__Provided material__:

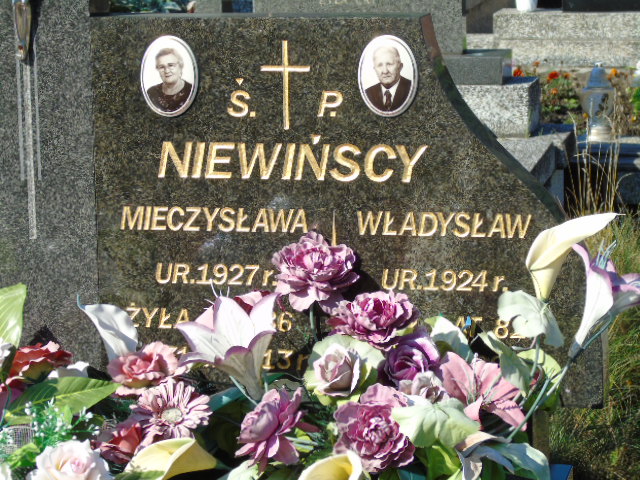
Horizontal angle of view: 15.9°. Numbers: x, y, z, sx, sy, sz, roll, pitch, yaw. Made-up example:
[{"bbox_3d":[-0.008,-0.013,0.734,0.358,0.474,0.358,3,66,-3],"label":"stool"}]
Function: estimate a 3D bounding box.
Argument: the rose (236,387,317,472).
==
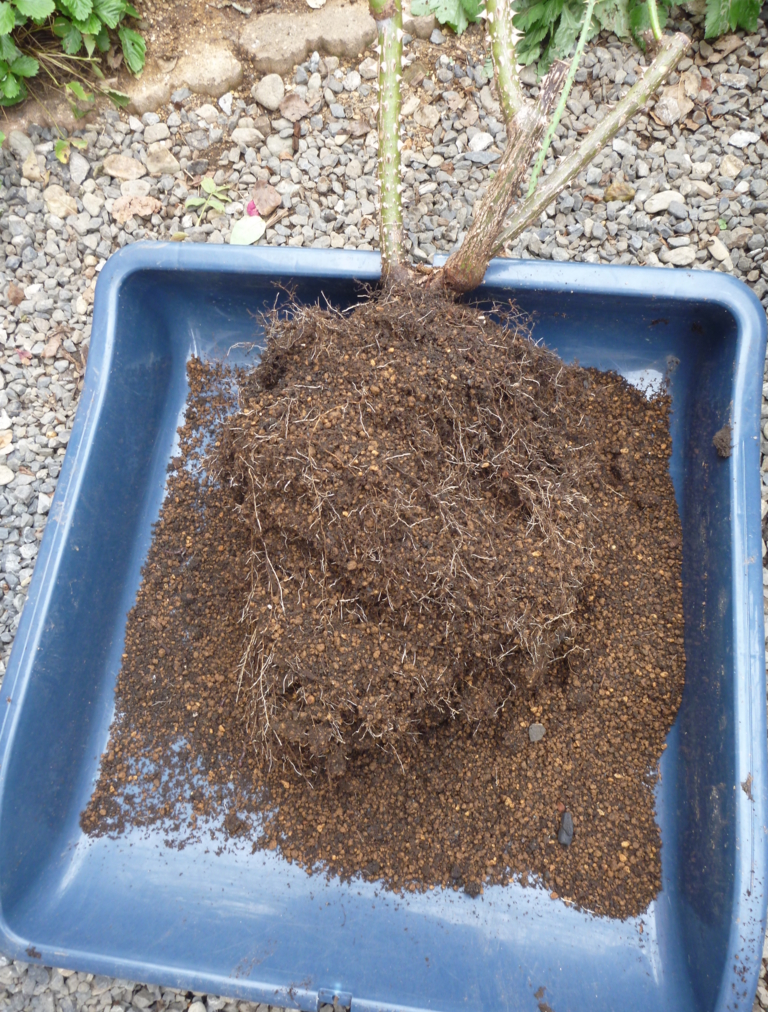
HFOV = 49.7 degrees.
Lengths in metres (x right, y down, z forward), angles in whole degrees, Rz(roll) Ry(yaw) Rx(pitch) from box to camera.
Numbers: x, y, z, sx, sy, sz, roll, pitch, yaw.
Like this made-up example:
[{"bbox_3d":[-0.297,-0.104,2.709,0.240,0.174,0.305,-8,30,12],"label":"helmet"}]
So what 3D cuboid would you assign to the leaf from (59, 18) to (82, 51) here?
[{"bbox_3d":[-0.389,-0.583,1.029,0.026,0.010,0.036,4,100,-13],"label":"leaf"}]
---
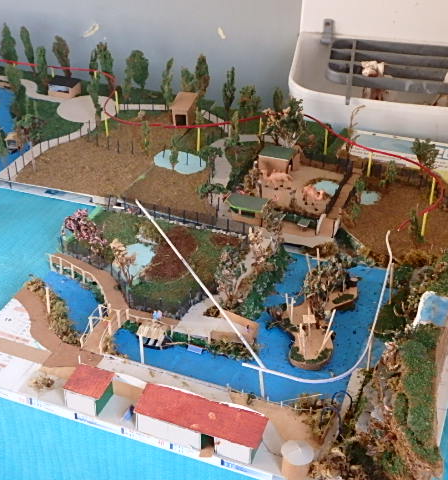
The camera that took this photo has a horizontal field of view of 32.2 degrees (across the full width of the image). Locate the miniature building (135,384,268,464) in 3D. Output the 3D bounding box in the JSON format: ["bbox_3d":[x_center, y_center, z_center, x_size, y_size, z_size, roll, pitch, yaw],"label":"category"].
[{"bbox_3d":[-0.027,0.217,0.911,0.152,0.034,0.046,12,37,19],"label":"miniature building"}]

__Brief__:
Which lines in the entries above contain the word "building"? Gather each of them, copied in full.

__Your response__:
The camera that took this photo has a horizontal field of view of 32.2 degrees (across the full width of the image). Locate the miniature building (135,384,268,464) in 3D. Output the 3D bounding box in the JSON format: ["bbox_3d":[x_center, y_center, z_center, x_size, y_size, z_size, roll, pitch, yaw],"label":"category"].
[{"bbox_3d":[-0.027,0.217,0.911,0.152,0.034,0.046,12,37,19],"label":"miniature building"}]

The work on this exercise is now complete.